◆ EXTRACTED MATERIAL:
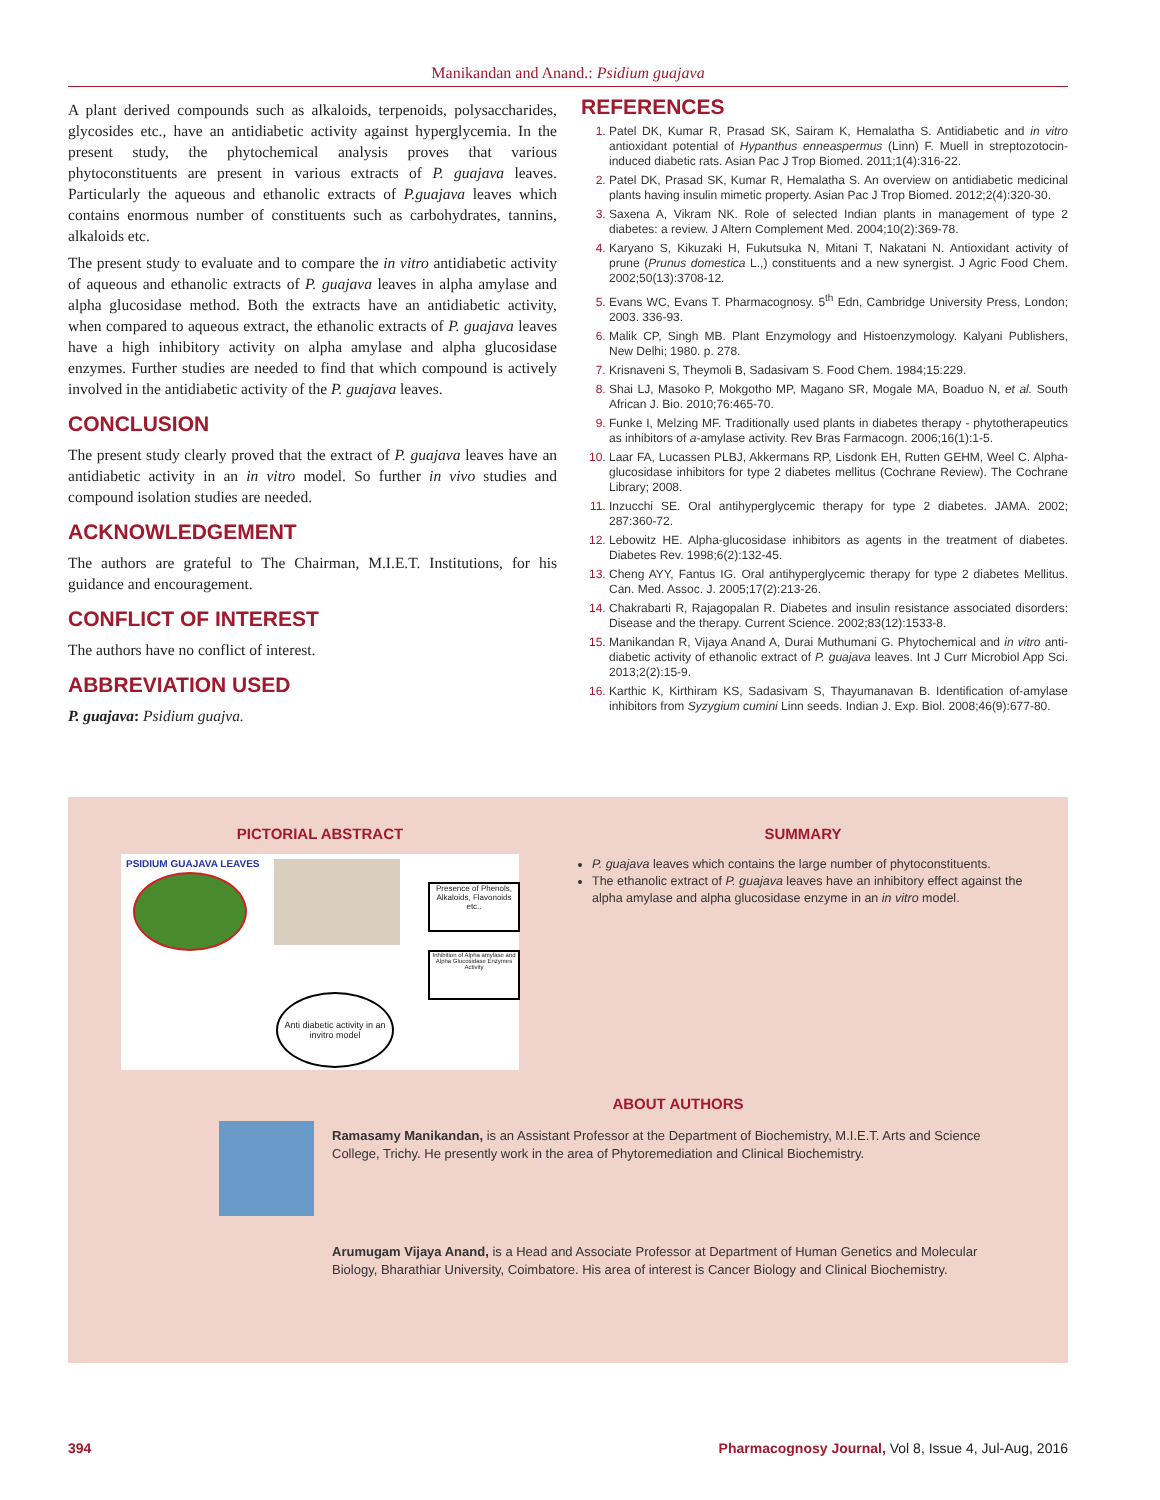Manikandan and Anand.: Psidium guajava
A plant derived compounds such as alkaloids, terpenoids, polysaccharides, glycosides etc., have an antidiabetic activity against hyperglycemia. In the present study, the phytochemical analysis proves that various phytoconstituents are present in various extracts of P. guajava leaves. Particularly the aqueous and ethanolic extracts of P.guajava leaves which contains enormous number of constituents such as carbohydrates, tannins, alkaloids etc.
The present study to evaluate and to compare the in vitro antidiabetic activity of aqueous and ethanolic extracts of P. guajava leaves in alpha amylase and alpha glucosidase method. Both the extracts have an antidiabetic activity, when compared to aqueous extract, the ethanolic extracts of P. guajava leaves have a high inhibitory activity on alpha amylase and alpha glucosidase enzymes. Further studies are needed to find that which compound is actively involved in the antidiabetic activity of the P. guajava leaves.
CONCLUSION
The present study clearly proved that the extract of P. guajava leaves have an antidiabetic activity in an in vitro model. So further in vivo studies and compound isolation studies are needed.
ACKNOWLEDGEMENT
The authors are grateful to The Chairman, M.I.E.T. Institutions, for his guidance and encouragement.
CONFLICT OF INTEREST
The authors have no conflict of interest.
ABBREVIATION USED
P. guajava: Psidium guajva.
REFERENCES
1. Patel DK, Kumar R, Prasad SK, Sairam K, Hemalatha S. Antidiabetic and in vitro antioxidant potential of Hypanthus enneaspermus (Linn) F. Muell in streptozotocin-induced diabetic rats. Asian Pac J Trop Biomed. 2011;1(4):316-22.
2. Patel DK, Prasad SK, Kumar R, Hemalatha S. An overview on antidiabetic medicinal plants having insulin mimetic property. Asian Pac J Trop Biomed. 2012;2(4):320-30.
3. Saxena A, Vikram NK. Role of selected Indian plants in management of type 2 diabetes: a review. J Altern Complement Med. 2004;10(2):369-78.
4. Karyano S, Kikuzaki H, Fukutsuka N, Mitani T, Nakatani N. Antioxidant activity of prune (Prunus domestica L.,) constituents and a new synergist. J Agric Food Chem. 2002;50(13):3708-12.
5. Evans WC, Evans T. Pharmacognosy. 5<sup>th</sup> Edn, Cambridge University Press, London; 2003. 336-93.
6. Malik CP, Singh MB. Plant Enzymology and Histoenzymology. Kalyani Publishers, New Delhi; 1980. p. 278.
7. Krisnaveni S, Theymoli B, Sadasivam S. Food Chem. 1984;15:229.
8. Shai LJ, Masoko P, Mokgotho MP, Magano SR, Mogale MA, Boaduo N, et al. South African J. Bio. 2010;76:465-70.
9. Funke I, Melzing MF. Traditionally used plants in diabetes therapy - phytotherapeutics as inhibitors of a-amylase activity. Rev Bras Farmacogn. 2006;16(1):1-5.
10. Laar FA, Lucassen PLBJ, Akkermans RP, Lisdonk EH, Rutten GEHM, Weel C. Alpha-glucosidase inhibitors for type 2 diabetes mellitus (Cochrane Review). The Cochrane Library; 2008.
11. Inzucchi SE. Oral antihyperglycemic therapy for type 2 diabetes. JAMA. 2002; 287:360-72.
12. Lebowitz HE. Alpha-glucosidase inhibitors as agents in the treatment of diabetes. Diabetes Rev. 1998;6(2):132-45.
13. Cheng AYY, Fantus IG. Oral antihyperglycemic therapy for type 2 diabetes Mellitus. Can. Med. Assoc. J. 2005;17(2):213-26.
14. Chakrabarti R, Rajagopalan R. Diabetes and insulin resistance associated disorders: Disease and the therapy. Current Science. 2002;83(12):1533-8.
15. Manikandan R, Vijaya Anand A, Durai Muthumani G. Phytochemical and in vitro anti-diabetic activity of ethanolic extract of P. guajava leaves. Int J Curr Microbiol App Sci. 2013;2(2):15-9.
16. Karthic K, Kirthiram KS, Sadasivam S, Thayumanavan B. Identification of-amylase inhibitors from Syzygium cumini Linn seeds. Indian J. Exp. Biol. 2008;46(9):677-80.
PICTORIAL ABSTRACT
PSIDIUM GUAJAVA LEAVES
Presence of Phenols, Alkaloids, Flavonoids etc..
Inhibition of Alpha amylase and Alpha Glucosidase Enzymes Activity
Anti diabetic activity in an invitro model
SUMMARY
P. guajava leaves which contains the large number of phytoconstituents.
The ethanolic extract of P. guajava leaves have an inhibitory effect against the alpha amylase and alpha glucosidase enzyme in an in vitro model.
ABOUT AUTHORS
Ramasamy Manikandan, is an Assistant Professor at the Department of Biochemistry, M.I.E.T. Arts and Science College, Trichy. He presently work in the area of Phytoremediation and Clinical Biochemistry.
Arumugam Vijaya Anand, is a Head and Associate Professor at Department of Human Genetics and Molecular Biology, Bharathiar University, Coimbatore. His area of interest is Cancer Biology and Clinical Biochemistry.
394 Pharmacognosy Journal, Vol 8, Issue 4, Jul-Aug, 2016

◆ AIM OF THE TASK: Return only the part of the records above that opens with the line containing "12. Lebowitz HE." and closes with the line containing "13. Cheng AYY, Fantus", ends included.

◆ OUTPUT FOR THIS TASK:
12. Lebowitz HE. Alpha-glucosidase inhibitors as agents in the treatment of diabetes. Diabetes Rev. 1998;6(2):132-45.
13. Cheng AYY, Fantus IG. Oral antihyperglycemic therapy for type 2 diabetes Mellitus. Can. Med. Assoc. J. 2005;17(2):213-26.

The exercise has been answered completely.